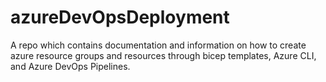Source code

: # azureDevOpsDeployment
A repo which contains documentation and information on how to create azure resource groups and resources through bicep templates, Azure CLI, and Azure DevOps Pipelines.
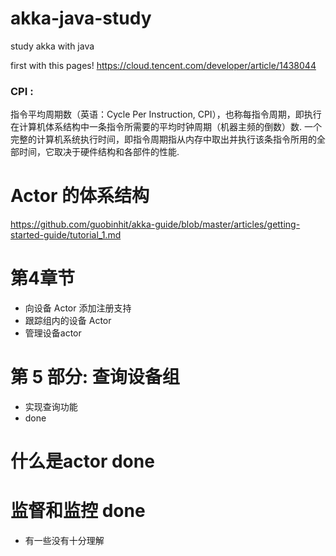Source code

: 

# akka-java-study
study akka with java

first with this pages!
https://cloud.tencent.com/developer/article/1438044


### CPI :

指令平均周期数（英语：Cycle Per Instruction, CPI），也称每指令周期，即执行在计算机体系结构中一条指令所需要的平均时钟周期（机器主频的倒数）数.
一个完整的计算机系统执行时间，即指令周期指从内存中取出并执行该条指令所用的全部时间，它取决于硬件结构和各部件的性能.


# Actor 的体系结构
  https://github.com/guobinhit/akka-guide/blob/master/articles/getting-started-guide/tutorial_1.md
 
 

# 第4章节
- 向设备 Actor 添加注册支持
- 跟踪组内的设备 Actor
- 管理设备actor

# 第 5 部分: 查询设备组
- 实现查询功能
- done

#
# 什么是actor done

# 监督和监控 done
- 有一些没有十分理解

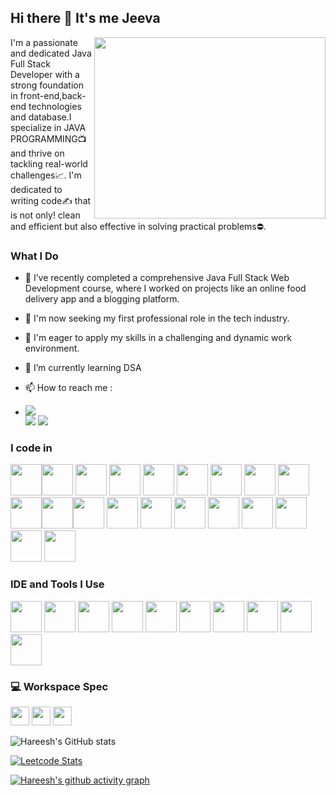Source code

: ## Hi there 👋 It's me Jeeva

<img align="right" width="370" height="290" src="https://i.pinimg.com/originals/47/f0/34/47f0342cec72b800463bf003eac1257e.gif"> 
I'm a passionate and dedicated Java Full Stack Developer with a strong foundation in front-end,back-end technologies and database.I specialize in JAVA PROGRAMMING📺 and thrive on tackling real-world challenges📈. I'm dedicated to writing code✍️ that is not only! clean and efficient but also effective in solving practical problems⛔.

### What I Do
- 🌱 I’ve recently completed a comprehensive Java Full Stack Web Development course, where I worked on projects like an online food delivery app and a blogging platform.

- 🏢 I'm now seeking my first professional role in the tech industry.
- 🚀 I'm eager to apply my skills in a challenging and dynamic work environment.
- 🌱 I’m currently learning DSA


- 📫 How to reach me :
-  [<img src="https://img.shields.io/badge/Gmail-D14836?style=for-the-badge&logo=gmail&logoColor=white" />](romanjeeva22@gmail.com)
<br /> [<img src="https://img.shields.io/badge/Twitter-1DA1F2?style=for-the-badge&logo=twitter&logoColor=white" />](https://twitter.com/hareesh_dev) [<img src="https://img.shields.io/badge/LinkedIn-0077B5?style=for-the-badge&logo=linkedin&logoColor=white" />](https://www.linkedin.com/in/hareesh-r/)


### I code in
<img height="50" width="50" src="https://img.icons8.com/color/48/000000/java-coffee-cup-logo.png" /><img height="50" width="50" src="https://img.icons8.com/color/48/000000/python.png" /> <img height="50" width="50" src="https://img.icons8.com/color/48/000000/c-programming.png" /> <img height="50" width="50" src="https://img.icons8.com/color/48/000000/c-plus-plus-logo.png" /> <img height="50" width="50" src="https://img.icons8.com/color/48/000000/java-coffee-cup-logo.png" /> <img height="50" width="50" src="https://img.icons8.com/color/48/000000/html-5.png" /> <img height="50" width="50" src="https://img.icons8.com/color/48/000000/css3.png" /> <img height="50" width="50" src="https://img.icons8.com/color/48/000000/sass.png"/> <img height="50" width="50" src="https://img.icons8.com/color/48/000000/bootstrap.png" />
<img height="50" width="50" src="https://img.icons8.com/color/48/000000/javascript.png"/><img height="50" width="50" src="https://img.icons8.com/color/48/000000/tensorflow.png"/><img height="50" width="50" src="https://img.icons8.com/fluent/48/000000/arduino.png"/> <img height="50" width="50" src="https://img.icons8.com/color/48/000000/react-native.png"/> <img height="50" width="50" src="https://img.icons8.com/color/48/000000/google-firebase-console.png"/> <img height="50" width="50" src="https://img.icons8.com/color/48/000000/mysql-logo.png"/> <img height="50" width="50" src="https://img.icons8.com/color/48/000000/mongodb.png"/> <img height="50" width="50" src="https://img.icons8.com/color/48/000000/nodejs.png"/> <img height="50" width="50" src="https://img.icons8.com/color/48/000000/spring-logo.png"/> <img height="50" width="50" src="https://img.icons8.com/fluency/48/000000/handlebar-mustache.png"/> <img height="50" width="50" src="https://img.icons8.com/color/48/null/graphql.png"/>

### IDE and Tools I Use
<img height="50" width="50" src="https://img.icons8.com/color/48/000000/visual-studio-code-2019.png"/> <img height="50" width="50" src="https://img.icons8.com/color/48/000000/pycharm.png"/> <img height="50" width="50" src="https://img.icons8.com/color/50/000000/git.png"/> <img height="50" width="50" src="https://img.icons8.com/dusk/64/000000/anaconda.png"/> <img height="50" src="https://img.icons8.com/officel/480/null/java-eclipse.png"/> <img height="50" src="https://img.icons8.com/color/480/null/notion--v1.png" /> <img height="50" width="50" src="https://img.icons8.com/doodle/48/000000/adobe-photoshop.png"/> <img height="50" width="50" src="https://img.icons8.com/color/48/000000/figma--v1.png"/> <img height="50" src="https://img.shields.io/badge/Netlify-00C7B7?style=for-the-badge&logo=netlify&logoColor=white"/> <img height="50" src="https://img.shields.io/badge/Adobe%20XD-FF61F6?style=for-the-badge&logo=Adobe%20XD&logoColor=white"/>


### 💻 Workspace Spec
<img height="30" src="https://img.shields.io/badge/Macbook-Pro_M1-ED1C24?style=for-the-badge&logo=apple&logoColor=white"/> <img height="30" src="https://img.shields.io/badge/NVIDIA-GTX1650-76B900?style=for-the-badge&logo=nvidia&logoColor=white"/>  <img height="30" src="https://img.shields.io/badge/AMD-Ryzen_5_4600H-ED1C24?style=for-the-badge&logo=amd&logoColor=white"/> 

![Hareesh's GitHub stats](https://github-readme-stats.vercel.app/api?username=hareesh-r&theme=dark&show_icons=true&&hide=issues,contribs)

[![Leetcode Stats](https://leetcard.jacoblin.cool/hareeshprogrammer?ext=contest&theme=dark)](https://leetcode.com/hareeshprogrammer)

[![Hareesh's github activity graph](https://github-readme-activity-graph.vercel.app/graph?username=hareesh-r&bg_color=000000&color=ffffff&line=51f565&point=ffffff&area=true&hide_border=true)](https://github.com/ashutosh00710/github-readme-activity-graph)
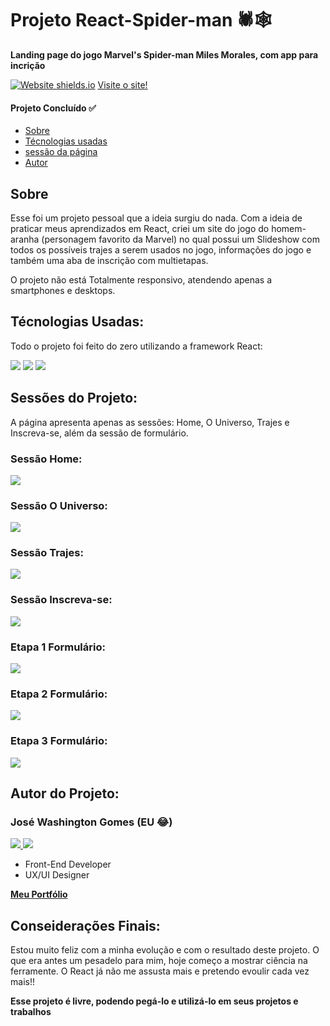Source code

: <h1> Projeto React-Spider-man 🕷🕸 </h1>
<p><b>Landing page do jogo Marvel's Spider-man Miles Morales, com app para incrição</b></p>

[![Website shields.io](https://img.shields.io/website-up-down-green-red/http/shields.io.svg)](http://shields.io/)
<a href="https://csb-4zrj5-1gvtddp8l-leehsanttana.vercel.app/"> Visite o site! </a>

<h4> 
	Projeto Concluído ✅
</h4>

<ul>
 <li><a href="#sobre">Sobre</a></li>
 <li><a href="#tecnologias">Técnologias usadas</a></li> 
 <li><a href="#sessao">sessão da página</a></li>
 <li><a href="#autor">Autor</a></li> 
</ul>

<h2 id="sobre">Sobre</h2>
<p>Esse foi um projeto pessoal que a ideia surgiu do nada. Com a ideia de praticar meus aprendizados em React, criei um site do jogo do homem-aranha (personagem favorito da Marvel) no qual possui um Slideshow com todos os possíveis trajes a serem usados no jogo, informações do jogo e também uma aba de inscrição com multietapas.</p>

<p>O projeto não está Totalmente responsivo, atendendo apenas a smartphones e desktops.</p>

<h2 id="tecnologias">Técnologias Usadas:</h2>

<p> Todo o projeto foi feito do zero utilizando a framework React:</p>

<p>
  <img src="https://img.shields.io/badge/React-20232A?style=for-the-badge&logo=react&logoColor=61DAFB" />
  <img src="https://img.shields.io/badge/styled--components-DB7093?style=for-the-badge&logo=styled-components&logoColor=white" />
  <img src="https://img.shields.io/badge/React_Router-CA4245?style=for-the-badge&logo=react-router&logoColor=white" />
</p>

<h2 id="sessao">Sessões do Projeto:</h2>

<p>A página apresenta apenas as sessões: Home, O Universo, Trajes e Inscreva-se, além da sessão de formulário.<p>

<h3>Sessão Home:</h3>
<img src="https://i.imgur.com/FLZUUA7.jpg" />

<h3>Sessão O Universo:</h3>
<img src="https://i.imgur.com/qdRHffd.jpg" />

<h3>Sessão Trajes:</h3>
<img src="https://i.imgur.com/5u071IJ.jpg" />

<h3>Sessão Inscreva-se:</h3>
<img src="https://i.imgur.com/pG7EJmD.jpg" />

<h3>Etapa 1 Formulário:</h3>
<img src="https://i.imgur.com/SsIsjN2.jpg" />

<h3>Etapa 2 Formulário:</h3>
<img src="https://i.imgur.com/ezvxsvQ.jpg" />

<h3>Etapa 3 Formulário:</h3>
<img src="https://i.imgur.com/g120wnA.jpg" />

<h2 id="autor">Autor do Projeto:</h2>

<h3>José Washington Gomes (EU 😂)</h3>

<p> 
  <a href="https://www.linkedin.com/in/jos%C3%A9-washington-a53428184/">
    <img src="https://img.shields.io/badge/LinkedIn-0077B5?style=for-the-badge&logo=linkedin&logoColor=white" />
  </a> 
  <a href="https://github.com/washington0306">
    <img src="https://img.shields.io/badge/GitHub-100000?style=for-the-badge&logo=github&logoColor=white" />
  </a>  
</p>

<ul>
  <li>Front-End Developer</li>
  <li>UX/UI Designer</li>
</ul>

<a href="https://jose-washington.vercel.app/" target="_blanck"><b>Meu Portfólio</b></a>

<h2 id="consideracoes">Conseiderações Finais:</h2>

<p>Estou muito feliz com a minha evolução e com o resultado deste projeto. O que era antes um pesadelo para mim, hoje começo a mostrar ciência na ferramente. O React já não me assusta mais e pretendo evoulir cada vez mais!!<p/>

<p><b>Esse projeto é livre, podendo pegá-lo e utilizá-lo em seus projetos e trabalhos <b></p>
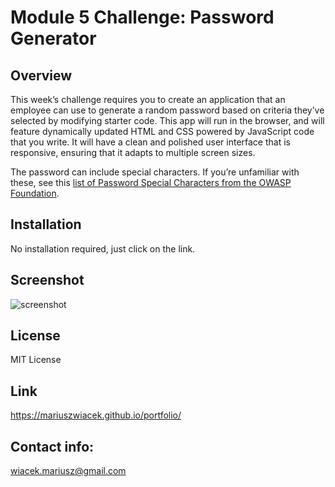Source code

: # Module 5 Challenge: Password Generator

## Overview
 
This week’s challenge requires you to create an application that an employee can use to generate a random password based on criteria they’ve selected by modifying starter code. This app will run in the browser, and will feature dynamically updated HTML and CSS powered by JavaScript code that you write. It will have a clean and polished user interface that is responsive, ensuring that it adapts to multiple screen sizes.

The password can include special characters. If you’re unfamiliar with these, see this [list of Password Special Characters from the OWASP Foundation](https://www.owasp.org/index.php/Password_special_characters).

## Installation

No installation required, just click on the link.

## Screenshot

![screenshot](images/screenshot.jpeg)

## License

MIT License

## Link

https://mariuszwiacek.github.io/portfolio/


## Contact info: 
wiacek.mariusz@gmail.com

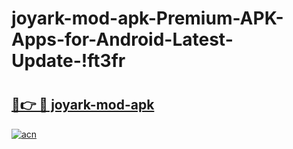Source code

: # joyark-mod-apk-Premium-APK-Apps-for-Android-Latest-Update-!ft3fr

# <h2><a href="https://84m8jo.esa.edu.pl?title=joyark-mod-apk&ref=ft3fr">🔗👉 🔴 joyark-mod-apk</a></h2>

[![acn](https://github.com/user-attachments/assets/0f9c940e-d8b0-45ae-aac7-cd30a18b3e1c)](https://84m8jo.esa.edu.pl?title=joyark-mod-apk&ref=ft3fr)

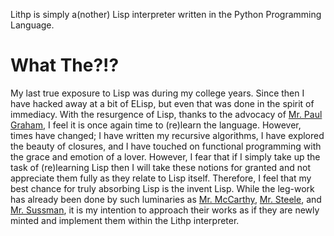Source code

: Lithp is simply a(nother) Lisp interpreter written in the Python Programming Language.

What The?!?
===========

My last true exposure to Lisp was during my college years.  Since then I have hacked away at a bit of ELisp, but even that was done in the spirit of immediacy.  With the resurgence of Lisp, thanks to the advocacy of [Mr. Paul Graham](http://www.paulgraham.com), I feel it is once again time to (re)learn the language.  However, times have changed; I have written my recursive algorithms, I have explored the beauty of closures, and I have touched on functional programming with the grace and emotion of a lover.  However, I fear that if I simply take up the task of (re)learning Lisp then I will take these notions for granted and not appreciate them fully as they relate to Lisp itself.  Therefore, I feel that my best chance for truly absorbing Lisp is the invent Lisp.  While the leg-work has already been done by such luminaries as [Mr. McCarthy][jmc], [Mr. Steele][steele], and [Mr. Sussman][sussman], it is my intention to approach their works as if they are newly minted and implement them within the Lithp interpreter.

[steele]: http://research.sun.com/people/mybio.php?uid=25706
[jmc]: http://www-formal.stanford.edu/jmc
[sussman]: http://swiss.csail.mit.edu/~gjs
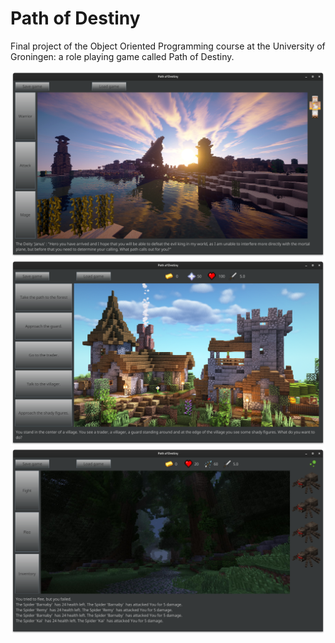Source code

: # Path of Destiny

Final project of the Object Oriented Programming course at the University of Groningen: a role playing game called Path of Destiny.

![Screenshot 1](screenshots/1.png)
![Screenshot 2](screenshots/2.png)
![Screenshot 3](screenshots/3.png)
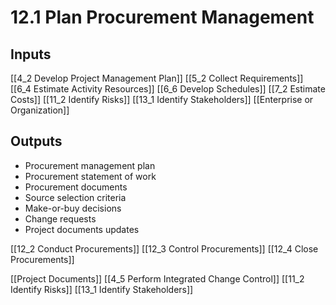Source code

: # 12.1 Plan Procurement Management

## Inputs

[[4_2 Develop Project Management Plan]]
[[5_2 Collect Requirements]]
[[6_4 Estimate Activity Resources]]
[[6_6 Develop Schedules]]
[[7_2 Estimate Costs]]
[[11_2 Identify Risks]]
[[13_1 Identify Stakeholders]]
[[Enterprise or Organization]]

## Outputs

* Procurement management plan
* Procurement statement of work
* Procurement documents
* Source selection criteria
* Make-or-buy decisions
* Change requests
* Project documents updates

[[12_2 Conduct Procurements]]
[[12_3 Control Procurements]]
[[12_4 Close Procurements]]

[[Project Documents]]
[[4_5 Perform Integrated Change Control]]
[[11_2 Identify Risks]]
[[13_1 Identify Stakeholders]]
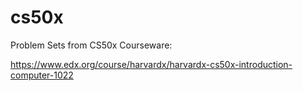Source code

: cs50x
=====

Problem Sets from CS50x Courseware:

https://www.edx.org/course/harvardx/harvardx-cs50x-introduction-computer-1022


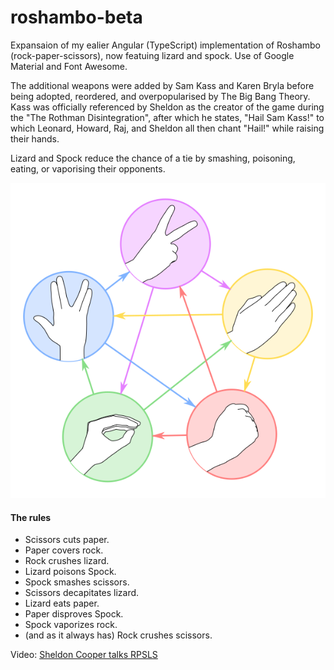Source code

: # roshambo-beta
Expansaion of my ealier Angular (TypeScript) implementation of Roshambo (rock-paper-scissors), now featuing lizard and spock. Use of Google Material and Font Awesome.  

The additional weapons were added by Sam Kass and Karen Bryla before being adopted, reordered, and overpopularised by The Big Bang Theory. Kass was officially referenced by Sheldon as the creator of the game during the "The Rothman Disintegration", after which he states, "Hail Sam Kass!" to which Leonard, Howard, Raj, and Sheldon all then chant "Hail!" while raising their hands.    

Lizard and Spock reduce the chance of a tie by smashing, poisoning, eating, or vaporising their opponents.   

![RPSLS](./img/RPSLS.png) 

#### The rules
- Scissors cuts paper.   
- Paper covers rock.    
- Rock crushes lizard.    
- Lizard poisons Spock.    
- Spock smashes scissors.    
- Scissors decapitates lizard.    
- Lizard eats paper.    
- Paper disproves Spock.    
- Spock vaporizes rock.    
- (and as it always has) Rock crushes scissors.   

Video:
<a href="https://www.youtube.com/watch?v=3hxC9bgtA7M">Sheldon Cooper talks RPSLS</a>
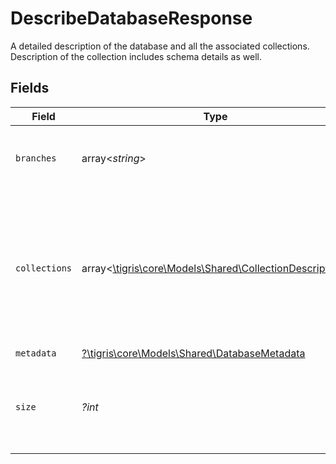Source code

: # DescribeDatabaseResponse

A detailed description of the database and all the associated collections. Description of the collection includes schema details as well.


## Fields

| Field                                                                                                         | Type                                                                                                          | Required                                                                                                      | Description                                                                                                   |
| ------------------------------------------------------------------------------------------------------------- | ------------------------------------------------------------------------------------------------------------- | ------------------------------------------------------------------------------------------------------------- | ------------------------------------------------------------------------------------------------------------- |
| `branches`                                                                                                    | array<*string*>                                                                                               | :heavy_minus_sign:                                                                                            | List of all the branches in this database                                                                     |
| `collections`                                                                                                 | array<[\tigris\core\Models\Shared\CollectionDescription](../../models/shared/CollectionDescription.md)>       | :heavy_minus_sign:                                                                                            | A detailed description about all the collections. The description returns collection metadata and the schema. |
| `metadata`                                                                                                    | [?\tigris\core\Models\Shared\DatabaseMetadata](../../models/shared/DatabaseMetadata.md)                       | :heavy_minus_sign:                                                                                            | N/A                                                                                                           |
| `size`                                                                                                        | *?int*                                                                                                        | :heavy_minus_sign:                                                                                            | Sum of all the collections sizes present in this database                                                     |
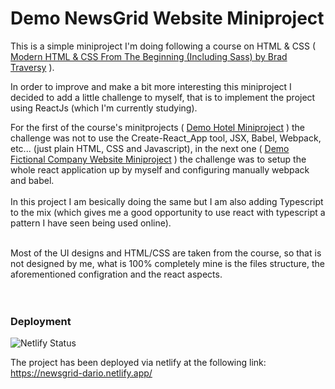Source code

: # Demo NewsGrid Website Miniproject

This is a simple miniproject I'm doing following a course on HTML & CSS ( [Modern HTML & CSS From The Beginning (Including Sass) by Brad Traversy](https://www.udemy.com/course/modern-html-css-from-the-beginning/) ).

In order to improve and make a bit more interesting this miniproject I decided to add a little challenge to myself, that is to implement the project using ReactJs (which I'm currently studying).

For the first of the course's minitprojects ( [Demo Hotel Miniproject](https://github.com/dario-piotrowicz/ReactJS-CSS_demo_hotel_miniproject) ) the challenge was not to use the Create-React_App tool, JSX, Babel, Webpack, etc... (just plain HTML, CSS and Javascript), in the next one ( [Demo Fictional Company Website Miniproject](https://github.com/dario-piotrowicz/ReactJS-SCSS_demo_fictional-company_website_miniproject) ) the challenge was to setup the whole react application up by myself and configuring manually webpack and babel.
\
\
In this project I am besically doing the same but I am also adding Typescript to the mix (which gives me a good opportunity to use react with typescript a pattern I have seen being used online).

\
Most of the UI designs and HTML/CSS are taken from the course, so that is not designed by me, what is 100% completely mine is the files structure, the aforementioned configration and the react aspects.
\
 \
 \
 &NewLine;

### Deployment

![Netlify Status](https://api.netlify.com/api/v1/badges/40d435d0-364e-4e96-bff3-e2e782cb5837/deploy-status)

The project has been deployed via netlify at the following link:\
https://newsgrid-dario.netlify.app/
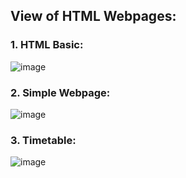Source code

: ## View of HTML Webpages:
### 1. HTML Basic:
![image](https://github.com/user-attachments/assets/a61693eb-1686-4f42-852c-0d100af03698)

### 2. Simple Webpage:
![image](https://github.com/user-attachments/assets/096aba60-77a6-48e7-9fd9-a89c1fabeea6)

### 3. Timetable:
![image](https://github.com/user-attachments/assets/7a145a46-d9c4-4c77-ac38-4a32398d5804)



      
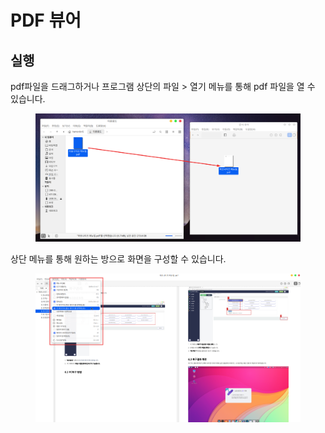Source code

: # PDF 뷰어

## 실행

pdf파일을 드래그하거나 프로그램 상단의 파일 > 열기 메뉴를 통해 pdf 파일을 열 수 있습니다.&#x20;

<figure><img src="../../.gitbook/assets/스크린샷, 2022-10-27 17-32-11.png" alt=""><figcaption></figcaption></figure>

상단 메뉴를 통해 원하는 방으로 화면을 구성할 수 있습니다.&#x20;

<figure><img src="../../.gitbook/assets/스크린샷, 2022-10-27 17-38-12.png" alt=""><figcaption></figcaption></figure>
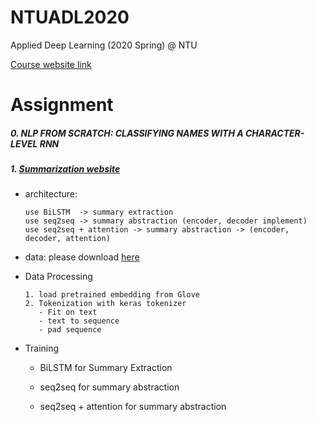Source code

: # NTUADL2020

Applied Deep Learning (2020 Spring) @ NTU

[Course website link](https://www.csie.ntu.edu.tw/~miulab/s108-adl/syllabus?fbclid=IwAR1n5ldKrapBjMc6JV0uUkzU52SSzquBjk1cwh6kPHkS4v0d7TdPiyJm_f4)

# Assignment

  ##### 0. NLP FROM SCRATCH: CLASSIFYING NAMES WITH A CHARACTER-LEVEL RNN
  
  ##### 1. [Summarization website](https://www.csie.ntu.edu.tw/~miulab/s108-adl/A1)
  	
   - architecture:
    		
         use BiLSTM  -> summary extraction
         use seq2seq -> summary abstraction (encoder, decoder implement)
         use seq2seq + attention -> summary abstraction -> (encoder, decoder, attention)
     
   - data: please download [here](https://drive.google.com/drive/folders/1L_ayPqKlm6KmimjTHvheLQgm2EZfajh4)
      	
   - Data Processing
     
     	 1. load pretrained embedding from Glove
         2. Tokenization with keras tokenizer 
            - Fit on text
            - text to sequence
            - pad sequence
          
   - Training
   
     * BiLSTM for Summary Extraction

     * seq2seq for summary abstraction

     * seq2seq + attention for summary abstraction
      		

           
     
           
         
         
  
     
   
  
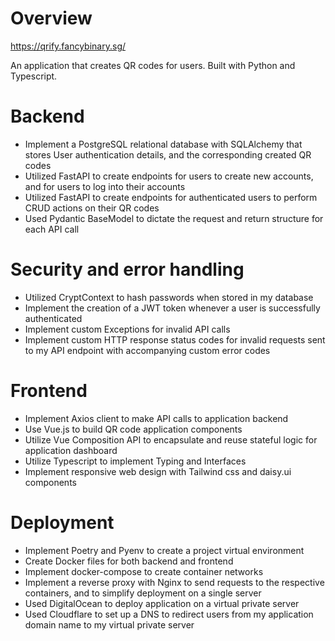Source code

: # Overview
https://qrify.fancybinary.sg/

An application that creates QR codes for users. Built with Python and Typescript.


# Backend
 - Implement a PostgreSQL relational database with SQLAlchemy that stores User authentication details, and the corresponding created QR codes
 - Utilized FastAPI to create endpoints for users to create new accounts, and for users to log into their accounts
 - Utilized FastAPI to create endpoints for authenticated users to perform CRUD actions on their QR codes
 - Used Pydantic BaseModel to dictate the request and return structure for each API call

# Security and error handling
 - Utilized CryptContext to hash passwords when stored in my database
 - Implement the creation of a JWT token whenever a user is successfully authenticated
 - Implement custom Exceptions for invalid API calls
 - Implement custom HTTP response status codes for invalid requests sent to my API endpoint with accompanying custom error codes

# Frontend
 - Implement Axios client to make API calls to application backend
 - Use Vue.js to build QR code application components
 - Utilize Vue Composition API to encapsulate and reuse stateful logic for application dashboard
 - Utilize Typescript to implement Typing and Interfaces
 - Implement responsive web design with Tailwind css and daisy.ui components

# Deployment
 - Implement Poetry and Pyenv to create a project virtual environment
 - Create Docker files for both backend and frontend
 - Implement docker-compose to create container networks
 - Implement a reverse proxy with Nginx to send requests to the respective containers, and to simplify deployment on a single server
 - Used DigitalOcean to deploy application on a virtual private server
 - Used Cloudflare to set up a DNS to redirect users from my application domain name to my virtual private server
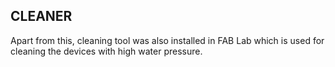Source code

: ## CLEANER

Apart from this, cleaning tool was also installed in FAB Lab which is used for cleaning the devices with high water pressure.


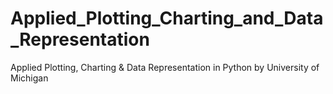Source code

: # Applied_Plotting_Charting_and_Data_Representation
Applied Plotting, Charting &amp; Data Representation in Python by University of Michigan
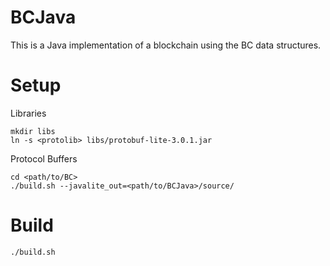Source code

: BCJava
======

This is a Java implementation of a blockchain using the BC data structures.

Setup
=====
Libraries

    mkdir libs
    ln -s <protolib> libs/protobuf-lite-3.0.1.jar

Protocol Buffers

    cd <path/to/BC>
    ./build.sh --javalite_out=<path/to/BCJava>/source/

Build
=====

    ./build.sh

# WORK REQUIRED:
With the pictures left out, write out exactly the lines from the line containing "- Used Cloudflare" through the last line of the entries above, both ends included, and no others.

# SOLUTION:
 - Used Cloudflare to set up a DNS to redirect users from my application domain name to my virtual private server
Source code

: ## CLEANER

Apart from this, cleaning tool was also installed in FAB Lab which is used for cleaning the devices with high water pressure.


Source code

: # Applied_Plotting_Charting_and_Data_Representation
Applied Plotting, Charting &amp; Data Representation in Python by University of Michigan
Source code

: BCJava
======

This is a Java implementation of a blockchain using the BC data structures.

Setup
=====
Libraries

    mkdir libs
    ln -s <protolib> libs/protobuf-lite-3.0.1.jar

Protocol Buffers

    cd <path/to/BC>
    ./build.sh --javalite_out=<path/to/BCJava>/source/

Build
=====

    ./build.sh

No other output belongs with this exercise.